## [Apply what you read]
1/ Based on the quantization passage, explain why the fp8dqrow scheme yields output quality close to fp16/bf16. Answer in one to three sentences.
2/ Transcribe the stretch of the quantization passage from "Through visual inspection" through "in many cases.".
3/ Go on with the passage on video model quantization, starting after its last sentence.

## [Document segment]
*** Block opens ***

Through visual inspection of various outputs, we identified that the best results were achieved with int8 weight-only quantization, int8 dynamic quantization, fp8 (currently supported only on Hopper architecture), and autoquant. While the outputs sometimes differed visually from their standard fp16/bf16 counterparts, they maintained the expected quality. Additionally, we observed that int4 dynamic quantization generally produced satisfactory results in most cases, but showed greater deviation in structure, color, composition and motion.

With the newly added fp8dqrow scheme, the inference latency is 76.70 seconds for CogVideoX-5b (batch size: 1 , steps: 50, frames: 49, resolution: 720x480) on an H100. fp8dqrow has more scales per tensors and less quantization error. The quality, from visual inspection, is very close to fp16/bf16 and better than int8 in many cases.

*** Block closes ***

(Figure understanding tasks)
*** Block opens ***

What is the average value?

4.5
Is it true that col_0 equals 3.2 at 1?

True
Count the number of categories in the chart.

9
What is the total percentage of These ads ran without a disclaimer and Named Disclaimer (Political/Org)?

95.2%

*** Block closes ***
*** Block opens ***

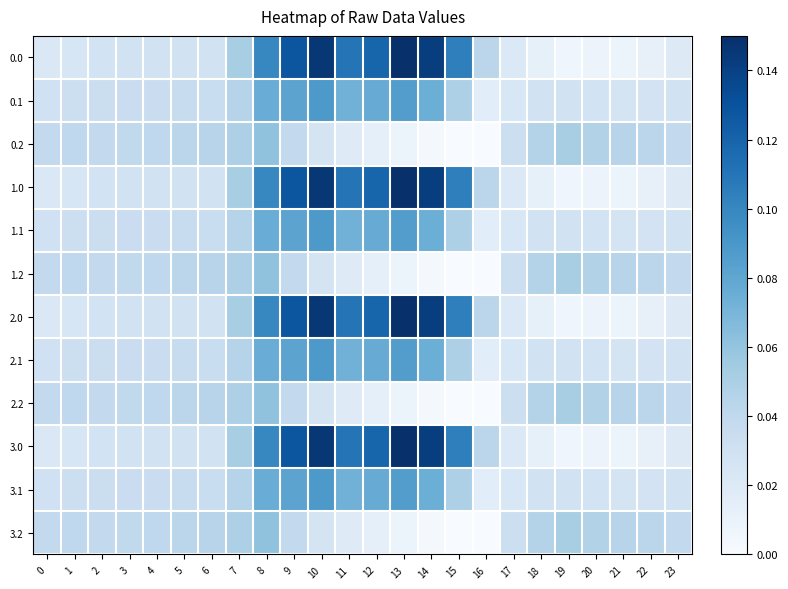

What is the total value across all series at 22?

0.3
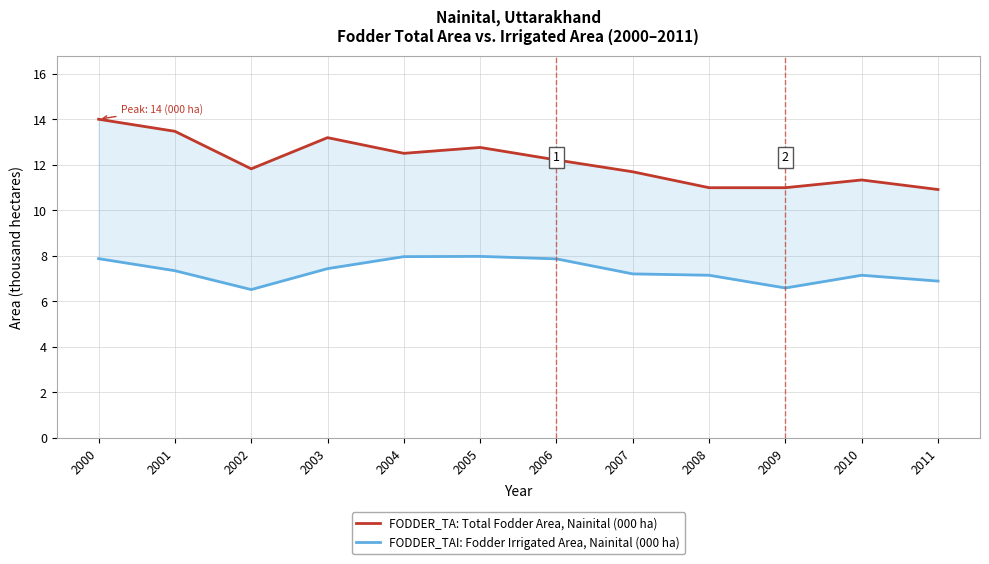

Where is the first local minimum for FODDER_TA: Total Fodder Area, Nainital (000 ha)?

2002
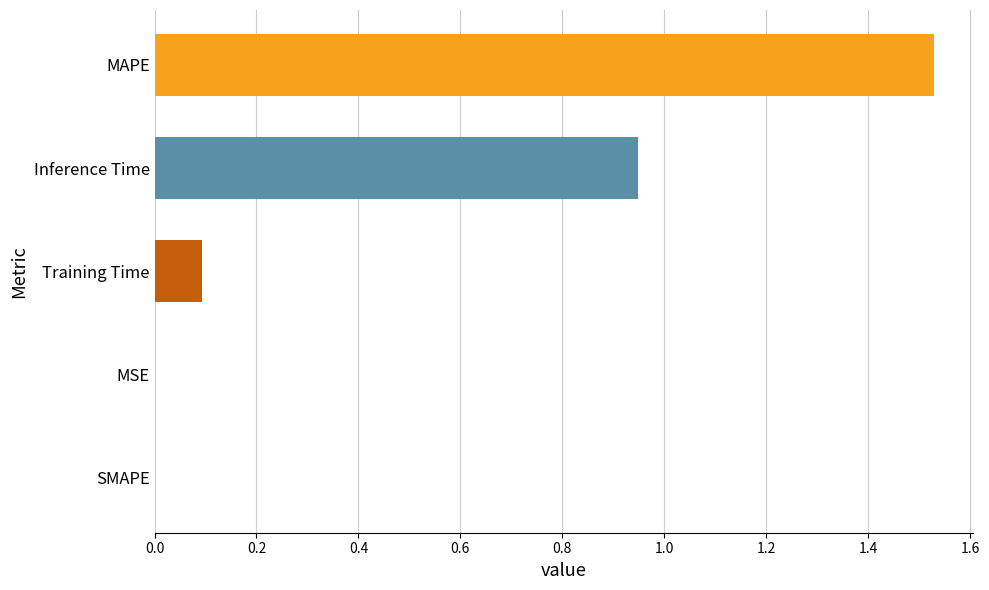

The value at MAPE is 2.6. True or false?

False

*** Block closes ***

## [Your responses]
1/ The passage says fp8dqrow has more scales per tensor and less quantization error. Judged by visual inspection, its quality is very close to fp16/bf16 and better than int8 in many cases.

2/
Through visual inspection of various outputs, we identified that the best results were achieved with int8 weight-only quantization, int8 dynamic quantization, fp8 (currently supported only on Hopper architecture), and autoquant. While the outputs sometimes differed visually from their standard fp16/bf16 counterparts, they maintained the expected quality. Additionally, we observed that int4 dynamic quantization generally produced satisfactory results in most cases, but showed greater deviation in structure, color, composition and motion.

With the newly added fp8dqrow scheme, the inference latency is 76.70 seconds for CogVideoX-5b (batch size: 1 , steps: 50, frames: 49, resolution: 720x480) on an H100. fp8dqrow has more scales per tensors and less quantization error. The quality, from visual inspection, is very close to fp16/bf16 and better than int8 in many cases.

3/
TorchAO also supports arbitary exponent and mantissa bits for floating point types, which provides experimental freedom to find the best settings for your models. Here, we also share results with fp6_e3m2, fp5_e2m2 and fp4_e2m1. We find that fp6 and fp5 quantizations can preserve good generation quality and match the expectation from fp16 precision most of the time. To achieve a balance between speed and quality, the recommended quantization dtypes for lower VRAM GPUs are int8dq, fp8dqrow, fp6_e3m2 and autoquant which, when compiled, are faster or close in performance to their bf16 counterparts.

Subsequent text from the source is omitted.